Though Halloween has passed, there are likely still at least a few chocolates hiding in the cupboard somewhere, ready to be unwrapped and greedily devoured.  Before eating another bite of these treats, readers may want to give consideration to the origins of their trick-or-treating spoils, as the truth behind chocolate production is far from sweet.

Child slavery is rampant in the cocoa industry.  There are an estimated 150,000 child slaves in Cote d’Ivoire alone, part of an estimated 285,000 children working on cocoa plantations throughout Africa.  Every day, slave traders sell human beings into servitude for as little as two or three dollars.

Giant multinational cocoa purchasers, well aware of the rampant abuses on cocoa plantations, push the price down so low that many farmers resort to child labor.  In 2001, Pascal Affi N’ Guessan, Prime Minister of Cote d’Ivoire, the world’s number one producer of cocoa, named a price ten times higher than the (then) current price to ensure quality of life for Cote d’Ivoire’s farmers.

Free-market ideology has failed the cocoa producers of the region, leaving them left to fend for themselves in the chaotic environment of a worldwide commodities market, where fluctuating prices oftentimes dip below the cost of production.  For substantial portions of the last decade, for instance, the worldwide commodity price for cocoa has been below the cost of production, almost guaranteeing the perpetuation of abusive labor practices in the region.
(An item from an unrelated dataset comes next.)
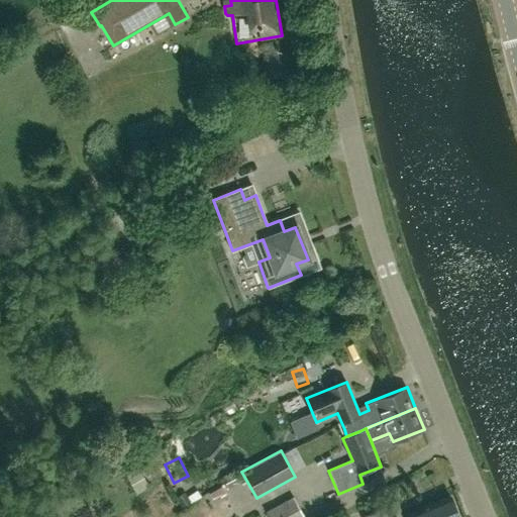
[(236,491),(211,501),(215,513),(232,507),(229,499),(238,496),(236,491)]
Also, as the governments of cocoa producing nations rely heavily on the income generated from cocoa production, when prices dive, social services in health and education are cut.  In cocoa producing nations, failure to set a minimum fair price hurts not only the cocoa producers themselves, but all of society.

Chocolate manufacturers have a way of insuring that prices stay low, despite the devastating impact upon the farmers of West Africa.

Hershey’s and M&M’s Mars, two of the world’s largest chocolate companies, have refused to take any steps to insure that child slavery and other abuses are eliminated from cocoa plantations.  Multi-million dollar lobbying efforts protect their bottom lines and guarantee that the plantations’ horrendous conditions remain under wraps.

In 2001, threatened with the passage of a measure in the United States House of Representatives that would have called for manufacturers to label their products ‘slave free’ or not, the United States chocolate industry fought back with a fierce lobbying effort, arguing that the ‘slave free’ label requirement would actually end up hurting the cocoa producers of West Africa.  Hiring Bob Dole and George Mitchell to lobby on their behalf, the Chocolate Manufacturer’s Association successfully defeated passage of the bill.

Later that year, bowing to intense international pressure, chocolate manufacturers agreed to the ‘Harkin-Engel’ protocol, named for Senator Tom Harkin and Eliot Engel, who facilitated its creation.  Major signatories included the Chocolate Manufacturer’s Association, Hershey’s, M&M’s Mars, the government of Cote d’Ivoire, and the child labor office of the International Labor Organization.

Critics of the Harkin-Engel protocol note that the measure, the only major effort to date by manufacturers to reduce suffering in the region, does nothing to prevent the root cause of the problems in the cocoa industry: unfair pricing.

Many activists have rallied around a simple solution put forward by organizations such as Global Exchange and the International Labor Rights Forum: a guaranteed minimum floor price for cocoa.  Setting a floor price would remove the destructive fluctuations and undervaluing inherent in the ‘free’ market system and replace them with a standardized fair pricing system, finally addressing the root cause of the abusive labor practices in West African cocoa production.